Castro: We have five cameras just for HokieVision and not all of them are focused on the field at the same time. We try to have a camera that has the reaction of the coaches. We need to get a shot of the fans to show their mood. And we’ve got communication. Our director is telling us through the headsets what he wants to get shots of. A lot of times, we’re not necessarily seeing the action that’s on the field, so we have to go back ourselves and watch the TV copy. We won 31-7, but how did we score those touchdowns? Sometimes, I don’t really know.

… but there’s a lot more to it than that.

Walls: We probably spend maybe three hours a week behind a camera, but the other 50 or 60 hours are in front of the computer editing or logging or adding graphics.

Caligiuri: I think it keeps things interesting.
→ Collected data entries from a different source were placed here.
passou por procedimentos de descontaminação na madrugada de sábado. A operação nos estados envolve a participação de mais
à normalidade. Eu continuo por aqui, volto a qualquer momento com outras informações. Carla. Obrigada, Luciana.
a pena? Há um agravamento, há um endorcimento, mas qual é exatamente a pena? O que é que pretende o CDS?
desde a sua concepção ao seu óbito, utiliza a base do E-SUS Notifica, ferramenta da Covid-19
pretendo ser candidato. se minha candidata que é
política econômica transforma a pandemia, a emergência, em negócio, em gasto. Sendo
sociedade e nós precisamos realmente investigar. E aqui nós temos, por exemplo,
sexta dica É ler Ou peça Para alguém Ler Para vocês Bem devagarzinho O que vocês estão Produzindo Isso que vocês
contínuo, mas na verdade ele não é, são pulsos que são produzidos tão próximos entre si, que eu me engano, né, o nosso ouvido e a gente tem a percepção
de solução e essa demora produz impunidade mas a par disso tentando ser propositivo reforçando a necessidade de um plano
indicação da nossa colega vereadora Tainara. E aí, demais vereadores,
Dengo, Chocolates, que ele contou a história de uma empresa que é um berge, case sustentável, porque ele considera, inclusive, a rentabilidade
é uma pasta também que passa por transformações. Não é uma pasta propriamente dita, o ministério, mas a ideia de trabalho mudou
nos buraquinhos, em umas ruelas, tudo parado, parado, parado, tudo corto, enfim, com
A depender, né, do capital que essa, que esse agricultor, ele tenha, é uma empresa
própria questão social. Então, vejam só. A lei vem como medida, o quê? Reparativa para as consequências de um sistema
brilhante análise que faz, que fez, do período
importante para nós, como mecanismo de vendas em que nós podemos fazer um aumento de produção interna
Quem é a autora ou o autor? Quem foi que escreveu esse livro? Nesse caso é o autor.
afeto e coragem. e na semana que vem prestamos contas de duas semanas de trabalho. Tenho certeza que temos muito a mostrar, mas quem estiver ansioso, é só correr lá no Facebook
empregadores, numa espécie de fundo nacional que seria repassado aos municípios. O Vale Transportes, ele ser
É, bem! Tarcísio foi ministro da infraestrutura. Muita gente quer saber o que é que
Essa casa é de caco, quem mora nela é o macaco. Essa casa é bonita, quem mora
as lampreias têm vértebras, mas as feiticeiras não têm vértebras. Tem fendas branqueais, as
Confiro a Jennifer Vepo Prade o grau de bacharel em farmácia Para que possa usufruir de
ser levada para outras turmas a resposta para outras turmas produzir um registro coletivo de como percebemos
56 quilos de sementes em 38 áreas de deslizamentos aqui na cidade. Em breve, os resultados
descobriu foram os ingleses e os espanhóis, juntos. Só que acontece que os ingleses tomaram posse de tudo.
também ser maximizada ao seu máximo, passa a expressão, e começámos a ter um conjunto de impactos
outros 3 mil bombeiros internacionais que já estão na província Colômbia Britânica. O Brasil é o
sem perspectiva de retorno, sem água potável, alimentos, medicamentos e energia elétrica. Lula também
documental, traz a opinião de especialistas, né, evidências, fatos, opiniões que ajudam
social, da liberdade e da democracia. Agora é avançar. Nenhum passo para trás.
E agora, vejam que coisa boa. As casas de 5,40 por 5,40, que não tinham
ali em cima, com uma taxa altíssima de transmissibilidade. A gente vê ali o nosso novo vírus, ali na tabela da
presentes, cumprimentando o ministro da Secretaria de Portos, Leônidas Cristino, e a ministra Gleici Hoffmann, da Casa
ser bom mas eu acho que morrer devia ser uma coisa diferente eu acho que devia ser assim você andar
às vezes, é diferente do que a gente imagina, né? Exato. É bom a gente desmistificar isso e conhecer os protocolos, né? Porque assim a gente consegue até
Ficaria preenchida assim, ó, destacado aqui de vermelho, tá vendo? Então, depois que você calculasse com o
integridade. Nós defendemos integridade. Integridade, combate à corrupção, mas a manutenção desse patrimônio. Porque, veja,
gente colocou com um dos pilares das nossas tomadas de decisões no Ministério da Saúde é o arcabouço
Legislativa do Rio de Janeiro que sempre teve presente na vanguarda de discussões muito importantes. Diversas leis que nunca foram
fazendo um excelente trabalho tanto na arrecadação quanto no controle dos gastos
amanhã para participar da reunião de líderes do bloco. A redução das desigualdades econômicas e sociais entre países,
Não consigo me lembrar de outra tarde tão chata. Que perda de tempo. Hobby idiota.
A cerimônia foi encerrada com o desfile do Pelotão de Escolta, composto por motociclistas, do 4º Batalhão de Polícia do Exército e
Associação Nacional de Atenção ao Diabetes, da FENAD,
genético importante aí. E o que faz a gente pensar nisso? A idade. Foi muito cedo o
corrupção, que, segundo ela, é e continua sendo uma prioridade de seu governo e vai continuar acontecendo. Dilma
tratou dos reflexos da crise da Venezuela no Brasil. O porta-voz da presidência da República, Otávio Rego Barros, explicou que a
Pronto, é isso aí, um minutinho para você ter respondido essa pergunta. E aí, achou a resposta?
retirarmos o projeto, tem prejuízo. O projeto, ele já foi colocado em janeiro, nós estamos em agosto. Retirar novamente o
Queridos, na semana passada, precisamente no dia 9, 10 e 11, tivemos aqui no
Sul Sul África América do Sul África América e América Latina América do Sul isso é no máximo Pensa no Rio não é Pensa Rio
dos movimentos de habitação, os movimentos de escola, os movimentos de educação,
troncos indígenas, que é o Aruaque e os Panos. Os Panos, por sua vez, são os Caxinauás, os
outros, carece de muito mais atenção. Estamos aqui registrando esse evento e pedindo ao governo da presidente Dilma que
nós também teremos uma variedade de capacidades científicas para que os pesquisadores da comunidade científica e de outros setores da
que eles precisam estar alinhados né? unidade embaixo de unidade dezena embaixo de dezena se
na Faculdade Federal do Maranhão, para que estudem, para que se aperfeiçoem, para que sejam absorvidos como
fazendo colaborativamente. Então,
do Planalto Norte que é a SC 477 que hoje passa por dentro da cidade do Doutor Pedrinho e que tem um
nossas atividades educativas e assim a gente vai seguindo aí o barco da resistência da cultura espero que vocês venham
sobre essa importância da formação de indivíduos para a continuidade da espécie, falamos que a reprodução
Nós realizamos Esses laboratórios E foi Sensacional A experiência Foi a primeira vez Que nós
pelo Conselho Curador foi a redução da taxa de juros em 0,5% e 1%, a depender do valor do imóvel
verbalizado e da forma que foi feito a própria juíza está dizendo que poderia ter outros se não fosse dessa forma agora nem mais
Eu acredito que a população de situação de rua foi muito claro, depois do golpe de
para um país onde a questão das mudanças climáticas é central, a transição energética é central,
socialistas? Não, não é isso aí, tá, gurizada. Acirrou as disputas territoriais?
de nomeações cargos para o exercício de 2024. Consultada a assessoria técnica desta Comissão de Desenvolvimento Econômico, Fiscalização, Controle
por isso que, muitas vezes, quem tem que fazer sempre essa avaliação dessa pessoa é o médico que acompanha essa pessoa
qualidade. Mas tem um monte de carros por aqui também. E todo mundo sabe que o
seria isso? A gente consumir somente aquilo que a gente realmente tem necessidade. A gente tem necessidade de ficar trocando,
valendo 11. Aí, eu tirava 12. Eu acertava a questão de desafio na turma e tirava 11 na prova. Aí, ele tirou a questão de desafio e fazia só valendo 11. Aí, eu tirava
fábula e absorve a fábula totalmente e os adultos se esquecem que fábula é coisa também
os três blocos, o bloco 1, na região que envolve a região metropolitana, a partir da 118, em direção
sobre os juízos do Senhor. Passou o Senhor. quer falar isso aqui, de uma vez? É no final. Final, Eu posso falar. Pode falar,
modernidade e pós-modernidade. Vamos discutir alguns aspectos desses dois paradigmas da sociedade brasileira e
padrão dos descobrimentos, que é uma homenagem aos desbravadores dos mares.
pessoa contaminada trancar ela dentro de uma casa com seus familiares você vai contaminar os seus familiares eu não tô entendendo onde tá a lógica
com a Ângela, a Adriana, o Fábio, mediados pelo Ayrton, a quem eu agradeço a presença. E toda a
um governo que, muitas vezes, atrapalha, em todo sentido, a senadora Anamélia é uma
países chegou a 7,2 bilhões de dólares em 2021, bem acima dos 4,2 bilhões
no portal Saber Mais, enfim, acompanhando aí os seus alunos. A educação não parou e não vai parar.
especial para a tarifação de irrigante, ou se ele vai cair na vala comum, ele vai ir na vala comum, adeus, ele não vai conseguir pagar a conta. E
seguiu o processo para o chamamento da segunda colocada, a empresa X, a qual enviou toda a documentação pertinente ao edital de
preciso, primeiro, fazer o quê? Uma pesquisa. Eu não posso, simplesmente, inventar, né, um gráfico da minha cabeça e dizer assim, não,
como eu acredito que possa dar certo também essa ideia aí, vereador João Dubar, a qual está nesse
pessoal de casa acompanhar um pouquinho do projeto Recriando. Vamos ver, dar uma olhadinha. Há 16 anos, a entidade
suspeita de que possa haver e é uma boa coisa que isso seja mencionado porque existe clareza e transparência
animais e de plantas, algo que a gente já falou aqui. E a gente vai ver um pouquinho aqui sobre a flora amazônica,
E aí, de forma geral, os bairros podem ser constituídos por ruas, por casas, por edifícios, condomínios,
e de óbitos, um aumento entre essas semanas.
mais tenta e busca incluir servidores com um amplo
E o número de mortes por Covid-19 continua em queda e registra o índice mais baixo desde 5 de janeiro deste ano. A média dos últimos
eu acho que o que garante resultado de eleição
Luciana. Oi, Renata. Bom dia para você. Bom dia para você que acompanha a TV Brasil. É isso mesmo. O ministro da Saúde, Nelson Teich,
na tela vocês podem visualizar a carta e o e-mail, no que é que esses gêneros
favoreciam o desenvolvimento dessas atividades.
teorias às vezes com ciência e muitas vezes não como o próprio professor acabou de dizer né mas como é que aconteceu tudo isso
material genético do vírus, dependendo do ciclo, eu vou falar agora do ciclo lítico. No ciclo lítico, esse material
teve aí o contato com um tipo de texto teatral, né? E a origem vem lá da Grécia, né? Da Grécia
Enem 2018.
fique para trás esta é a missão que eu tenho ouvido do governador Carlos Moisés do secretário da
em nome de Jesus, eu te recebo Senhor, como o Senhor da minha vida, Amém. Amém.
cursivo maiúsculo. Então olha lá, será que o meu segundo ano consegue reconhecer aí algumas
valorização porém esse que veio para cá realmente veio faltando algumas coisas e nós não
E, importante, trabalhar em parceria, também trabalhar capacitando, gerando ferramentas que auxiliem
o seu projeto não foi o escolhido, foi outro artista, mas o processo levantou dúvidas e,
We don’t work a 9-5 job. We work six days a week during the season, but different hours all the time. We’re not doing the same thing every day, and once basketball starts, we’re working those games at night, so it provides variation that other jobs might not necessarily have.

When the game ends, our work begins.

Castro: The games are fun, but as soon as the game is over, everyone else goes out downtown. We’re like, “That’d be nice,” but we have to stick around. Brian’s cutting the highlights right after the game to go out on the Internet. I’ve got to go shoot the postgame interviews. Megan’s working with Hokie Playback right after the game because that’s got to be edited and go out within two or three hours. It’d be great to get out of here when the final whistle blows, but we’re probably here for three more hours on a good day.

We also provide a lot to outside sources.

Walls: Whether it’s a phone call from somebody at Collegiate Images or somebody from the ACC who wants highlights from our last game, it’s almost an every day thing.

Castro: For example, the volleyball team got off to its best start ever this season, but a lot of TV stations aren’t here shooting that, so they’ll come to us for highlights. And when the networks come in to televise a game, a lot of it is, “Hey, we need a shot of the national championship case,” or, “We need some beauty shots of the campus.” I would say that’s a pretty big part of our job.

It’s not just all football and basketball.

Castro: We’re each responsible for certain sports outside of that, making sure that stuff gets shot and making sure that we keep a log of all the highlights.

Caligiuri: The student interns are the ones who typically shoot the Olympic sports games. We oversee them, making sure that those other sports are getting filmed and that the highlights are good enough to show on the Web site [Hokies All-Access].

We were fans before we got the job.

Castro: All three of us went to Tech. I think it would be difficult to do this job at any other place because we really care about if the Hokies win or lose. We have a vested interest in the success of the teams that we work with. We get familiar with a lot of the players and coaches, so it’s good to see the people you work with be able to succeed.